Где-то за поворотом шоссе стала голова колонны. Ряды пехоты, сходясь и густея, останавливались; наезжая на задки телег и задирая лошадям морды, останавливался обоз, и эта остановка побежала, передаваясь в хвост.
— Що таке?! Ще рано привал.
Бегучее потное лицо кубанца, торопливо носящая боками лошадь, неурочная остановка разлились тревогой, неопределенностью. Разом придавая всему зловещий смысл и значение, где-то далеко впереди слабо раздались выстрелы — и смолкли. Звук их отпечатался в наступившей тишине и уже не стирался.
Граммофон смолк. Торопливо проехал в бричке в голову колонны Кожух. Потом оттуда прискакали конные и, нечеловечески матерно ругаясь, загородили дорогу.
— Геть назад!., стрелять будемо!.. Щоб вы подохли тут до разу!..
— …Вам говорить… Там бой зараз буде, а вы лизите. Не приказано. Кожух стрелять по вас звелив.
Сразу все налилось тревогой. Бабы, старики, старухи, дивчата, ребятишки подняли плач и крик.
— Та куда же мы?! Та що ж вы нас гоните, що нам робыты? И мы з вами. Колы смерть, так одна.
Но конные были неумолимы.
— Кожух звелив, щоб пьять верстов було промеж вами и солдатами, а то мешаете, драться не даете.
— Та чи мы не ваши? Там же мий Иван.
— А мий Микита.
— А мий Опанас.
— Вы уйдете, а мы останемся, — спокинете нас.
— Та вы задом думаете, чи як? Вам сказано: за вас же бьются. Як расчистють дорогу, то и вы пийдете по шаше за нами. А то мешаете, бой буде.
Повозки, сколько видно, грудятся друг на друга. Столпились пешие, раненые; мечется бабий вой. Запруживая все шоссе на десятки верст, замер обоз. Мухи обрадовались и густо чернеют на лошадиных спинах, боках, шеях; облепили ребятишек; и лошади отчаянно мотают головами; бьют копытом под пузо. Сквозь листву синеет море. Но все видят только кусок шоссе, загороженный конными, а за конными стоят солдатики, свои же хлопцы с винтовками, такие близкие, такие родные. То сидят, то свертывают цигарки из листьев широкой травы и насыпают сухую же траву.
Вот шевельнулись, лениво подымаются, тронулись, и все шире и шире открывается шоссе, и эта уширяющаяся полоса, над которой пустынно садится пыль, таит угрозы и несчастье.

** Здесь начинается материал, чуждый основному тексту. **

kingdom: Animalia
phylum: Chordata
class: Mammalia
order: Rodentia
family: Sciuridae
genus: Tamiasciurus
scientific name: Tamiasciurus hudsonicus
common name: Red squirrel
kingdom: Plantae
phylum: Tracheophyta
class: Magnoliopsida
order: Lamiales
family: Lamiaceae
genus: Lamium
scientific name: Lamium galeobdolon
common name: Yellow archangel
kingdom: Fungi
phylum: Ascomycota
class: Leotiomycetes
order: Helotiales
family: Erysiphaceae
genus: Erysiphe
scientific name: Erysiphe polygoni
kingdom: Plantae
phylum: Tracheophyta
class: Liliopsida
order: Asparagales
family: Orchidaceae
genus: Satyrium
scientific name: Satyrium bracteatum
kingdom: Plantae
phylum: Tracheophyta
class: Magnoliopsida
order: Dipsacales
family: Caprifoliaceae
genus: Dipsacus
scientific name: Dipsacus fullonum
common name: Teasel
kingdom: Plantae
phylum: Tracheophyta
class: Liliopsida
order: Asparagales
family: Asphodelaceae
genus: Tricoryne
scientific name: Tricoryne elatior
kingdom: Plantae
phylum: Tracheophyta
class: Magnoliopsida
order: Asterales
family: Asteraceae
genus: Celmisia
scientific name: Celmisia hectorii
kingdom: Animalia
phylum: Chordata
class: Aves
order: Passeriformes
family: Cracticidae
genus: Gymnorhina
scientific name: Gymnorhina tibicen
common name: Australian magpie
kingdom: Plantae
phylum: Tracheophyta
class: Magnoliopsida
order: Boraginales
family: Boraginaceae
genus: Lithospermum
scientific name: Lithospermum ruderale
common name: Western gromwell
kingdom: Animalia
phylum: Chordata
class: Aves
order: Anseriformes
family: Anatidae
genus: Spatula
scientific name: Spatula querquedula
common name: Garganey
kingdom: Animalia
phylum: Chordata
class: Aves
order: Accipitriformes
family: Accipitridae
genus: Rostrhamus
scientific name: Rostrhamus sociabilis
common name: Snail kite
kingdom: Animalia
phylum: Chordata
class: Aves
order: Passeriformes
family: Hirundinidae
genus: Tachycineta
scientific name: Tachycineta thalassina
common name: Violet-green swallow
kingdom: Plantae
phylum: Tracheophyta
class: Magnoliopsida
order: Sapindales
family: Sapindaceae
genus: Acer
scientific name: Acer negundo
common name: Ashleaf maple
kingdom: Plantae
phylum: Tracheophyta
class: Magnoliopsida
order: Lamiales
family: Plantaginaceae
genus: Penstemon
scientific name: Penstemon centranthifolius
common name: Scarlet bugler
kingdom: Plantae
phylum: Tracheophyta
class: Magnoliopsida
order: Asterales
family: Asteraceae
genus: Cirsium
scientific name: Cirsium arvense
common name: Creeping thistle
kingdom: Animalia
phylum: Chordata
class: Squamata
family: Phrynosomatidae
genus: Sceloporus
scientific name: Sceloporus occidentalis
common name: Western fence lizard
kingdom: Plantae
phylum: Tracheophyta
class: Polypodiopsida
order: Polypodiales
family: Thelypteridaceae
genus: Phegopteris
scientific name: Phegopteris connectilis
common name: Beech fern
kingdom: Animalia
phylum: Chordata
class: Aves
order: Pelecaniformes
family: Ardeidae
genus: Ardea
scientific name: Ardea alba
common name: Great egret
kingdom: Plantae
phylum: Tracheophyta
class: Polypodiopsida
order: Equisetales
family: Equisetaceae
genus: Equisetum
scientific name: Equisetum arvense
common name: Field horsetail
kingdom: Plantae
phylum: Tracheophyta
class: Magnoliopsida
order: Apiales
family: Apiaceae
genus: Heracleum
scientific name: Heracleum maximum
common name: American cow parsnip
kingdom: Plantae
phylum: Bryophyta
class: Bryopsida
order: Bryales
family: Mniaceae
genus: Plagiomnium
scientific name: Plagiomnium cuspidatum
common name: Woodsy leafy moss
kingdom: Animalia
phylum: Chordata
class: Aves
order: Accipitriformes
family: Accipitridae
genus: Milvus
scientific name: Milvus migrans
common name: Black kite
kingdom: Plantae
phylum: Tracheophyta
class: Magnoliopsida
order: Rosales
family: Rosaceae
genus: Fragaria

Конные неумолимы. Проходит час, другой. Пустое шоссе впереди тягостно белеет, как смерть. Бабы с набрякшими глазами всхлипывают и причитают. Сквозь деревья голубеет море, и на море из-за лесных гор смотрят облака.
Неведомо где упруго и кругло всплывает орудийный удар, другой, третий. Загрохотал залп и пошел раскалываться и грохотать по горам, по лесам, по ущельям. Мертво и бесстрастно потянул дробную строчку пулемет.
Тогда все, сколько ни было кнутов, стали отчаянно хлестать лошадей. Лошади рванулись, но конные, сверхъестественно ругаясь, со всего плеча стали крестить нагайками лошадей по морде, по глазам, по ушам. Лошади, храпя, крутя головами, раздувая кровавые ноздри, выкатив круглые глаза, бились в дышлах, вскидывались на дыбы, брыкались. А сзади подбегали от других повозок, нечеловечески улюлюкали, брали в десятки кнутов; ребятишки визжали как резаные, секли хворостинами по ногам, по пузу, стараясь побольнее; бабы истошно кричали и изо всех сил дергали вожжами, раненые возили по бокам костылями.